Ravalomanana est un Merina, l’ethnie des hauts plateaux et dominante à Tana, et souvent
vigoureusement détestée par les autres ethnies, surtout les côtières. Les
Merinas sont souvent riches, dominent dans la haute administration, sont
cultivés, francophones, et contrôlent de fait une partie importante de
l’économie malgache grâce à leur emprise sur la haute administration
précisément. Ravalomamana, maire de Tana, était arrivé au pouvoir de façon
assez douteuse, suite à un processus électoral tronqué et l’aide de l’armée. Ce
flamboyant self made man, était le poulain des ricains, qui sûrement l’ont aidé
dans ses affaires, pour par la suite
installer leur tout aussi flamboyante Ambassade. La CIA travaillait certains terrains via son
antenne bienfaitrice US AIDS, et constituait un réseau. Lorsque les américains
jouent les bienfaiteurs, on sait en général ce que cela donne et
malheureusement, donnera à Madagascar.
Ravalomanana est un Merina
atypique: pas issu d’une famille riche ou noble, pas francophone, self made man
sûrement talentueux qui se lança dans le commerce du yaourt et fonda une
entreprise florissante Tiko. Seulement voilà, l’argent autorise tout à
Madagascar. Ravalomanana accéda à la Mairie de Tananarive, consolidant son
entreprise par des marchés captifs, déjà hostile à toute forme de concurrence.
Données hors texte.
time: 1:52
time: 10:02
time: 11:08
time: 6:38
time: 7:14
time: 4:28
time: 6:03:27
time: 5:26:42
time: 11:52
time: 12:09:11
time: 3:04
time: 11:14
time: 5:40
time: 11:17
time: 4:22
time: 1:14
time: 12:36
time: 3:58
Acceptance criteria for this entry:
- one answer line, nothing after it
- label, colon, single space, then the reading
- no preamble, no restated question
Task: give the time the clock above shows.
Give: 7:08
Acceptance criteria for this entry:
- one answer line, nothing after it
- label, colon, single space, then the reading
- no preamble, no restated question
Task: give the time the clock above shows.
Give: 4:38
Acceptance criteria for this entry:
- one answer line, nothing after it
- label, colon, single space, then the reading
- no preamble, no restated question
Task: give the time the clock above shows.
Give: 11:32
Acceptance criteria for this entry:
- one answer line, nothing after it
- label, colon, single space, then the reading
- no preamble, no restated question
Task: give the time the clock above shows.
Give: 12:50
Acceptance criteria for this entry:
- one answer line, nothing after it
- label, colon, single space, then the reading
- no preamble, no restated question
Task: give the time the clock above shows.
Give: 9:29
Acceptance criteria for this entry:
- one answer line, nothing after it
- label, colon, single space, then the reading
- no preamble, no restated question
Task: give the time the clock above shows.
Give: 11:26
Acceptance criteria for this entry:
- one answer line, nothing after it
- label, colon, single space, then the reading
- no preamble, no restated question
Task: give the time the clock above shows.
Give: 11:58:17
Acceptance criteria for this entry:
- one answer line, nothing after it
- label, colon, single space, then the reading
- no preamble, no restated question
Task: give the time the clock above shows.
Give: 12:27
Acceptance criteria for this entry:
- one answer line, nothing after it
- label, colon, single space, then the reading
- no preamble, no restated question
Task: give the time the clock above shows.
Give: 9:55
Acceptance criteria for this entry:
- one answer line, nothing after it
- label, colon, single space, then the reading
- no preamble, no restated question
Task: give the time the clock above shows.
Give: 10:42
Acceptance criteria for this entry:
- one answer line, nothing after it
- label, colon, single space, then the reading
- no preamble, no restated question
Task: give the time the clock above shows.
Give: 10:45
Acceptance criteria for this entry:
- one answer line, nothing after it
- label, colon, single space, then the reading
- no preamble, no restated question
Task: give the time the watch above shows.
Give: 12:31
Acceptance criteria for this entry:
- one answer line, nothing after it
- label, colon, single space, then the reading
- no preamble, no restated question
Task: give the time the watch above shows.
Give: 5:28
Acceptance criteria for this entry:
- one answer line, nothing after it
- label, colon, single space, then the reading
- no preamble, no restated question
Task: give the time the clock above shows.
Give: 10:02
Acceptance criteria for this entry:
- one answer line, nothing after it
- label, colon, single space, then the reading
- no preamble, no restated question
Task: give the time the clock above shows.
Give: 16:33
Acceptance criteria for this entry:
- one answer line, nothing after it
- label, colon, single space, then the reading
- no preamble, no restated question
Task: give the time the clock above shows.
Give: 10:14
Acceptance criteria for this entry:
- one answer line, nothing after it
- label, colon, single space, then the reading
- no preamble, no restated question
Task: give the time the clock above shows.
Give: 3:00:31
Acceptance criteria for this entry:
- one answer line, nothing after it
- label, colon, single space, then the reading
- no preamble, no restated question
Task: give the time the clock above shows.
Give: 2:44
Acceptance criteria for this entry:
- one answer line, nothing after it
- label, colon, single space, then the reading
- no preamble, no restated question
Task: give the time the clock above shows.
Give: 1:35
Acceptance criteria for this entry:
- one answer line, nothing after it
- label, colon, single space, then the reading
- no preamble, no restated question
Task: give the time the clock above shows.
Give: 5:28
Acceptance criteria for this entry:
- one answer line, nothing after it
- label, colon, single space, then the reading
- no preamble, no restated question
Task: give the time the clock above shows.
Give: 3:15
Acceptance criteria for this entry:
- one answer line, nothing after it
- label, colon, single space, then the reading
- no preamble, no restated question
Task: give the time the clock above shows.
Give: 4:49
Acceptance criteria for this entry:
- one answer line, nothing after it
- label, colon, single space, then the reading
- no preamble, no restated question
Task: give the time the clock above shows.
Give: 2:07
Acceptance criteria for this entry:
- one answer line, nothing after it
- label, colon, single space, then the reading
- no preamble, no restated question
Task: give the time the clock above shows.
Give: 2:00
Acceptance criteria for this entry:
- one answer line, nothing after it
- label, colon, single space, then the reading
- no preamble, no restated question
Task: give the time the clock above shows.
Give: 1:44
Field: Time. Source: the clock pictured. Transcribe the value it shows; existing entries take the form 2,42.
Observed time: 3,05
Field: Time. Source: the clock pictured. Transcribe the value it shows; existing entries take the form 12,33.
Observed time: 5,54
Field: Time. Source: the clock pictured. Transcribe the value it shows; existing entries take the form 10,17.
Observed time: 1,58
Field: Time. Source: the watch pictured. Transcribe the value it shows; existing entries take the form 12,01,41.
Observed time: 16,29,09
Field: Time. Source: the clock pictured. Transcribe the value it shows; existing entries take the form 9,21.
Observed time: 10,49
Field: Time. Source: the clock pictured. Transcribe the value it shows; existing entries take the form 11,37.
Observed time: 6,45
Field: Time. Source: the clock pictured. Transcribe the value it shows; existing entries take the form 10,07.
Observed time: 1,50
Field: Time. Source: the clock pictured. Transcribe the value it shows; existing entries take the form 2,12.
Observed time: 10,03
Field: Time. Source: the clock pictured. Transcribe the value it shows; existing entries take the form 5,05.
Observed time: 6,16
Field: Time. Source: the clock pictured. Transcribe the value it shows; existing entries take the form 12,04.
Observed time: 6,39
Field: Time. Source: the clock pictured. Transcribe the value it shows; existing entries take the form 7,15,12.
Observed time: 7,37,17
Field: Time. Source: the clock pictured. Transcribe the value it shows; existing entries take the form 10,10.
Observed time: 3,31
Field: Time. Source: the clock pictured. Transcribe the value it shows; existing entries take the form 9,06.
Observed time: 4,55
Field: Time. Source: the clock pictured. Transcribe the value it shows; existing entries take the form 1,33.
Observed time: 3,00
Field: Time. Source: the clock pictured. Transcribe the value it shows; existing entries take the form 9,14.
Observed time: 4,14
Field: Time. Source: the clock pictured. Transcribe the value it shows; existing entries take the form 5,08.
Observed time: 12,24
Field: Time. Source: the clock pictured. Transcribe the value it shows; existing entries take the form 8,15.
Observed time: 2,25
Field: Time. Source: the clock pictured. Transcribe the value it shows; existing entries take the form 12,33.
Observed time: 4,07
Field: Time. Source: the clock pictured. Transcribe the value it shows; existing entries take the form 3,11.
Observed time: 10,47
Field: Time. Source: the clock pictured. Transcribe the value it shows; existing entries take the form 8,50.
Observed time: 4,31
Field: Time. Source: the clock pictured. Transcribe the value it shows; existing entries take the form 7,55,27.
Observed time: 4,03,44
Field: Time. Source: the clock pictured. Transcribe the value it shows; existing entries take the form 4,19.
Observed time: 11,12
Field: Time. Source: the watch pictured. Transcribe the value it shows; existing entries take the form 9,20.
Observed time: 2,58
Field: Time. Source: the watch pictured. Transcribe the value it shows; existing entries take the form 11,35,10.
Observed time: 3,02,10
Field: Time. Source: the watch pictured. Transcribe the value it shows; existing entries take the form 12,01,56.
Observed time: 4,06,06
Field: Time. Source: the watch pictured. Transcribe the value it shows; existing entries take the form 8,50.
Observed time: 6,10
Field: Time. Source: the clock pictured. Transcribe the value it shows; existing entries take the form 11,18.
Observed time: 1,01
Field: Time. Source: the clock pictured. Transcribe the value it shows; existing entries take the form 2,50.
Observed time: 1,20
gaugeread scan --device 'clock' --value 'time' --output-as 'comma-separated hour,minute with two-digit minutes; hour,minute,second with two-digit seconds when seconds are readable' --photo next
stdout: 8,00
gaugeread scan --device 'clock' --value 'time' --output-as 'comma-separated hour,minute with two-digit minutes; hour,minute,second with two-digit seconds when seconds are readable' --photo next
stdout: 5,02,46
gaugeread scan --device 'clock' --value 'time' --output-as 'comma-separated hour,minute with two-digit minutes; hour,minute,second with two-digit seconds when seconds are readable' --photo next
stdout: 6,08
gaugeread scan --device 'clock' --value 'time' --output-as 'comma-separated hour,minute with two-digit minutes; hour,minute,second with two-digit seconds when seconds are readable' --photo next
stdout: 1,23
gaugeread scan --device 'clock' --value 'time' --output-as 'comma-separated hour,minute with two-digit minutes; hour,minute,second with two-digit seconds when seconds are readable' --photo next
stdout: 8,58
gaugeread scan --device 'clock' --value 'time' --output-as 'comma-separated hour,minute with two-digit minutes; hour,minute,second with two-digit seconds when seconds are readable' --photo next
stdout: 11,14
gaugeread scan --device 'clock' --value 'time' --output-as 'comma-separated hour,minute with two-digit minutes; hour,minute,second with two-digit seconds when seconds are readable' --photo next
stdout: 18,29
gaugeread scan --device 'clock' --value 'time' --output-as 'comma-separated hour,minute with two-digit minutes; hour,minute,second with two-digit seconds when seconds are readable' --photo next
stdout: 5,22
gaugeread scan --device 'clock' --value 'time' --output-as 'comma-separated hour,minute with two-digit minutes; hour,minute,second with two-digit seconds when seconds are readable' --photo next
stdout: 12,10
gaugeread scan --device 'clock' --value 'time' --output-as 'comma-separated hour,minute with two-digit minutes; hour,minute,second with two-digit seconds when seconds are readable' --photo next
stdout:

Il parvint au pouvoir, avec l’aide de l’armée, laissant quelques morts sur le
pavé. A partir de ce moment, il confondit son entreprise et Madagascar et avec
sa famille prit le contrôle de tous les trafics. Insatiable, appuyé par les
américains, il développa son empire, éliminant toute concurrence. Il voulut
même s’en prendre à la langue française, pourtant langue « officielle »
malgache et à laquelle l’élite de la haute administration est attachée pour des raisons évidentes.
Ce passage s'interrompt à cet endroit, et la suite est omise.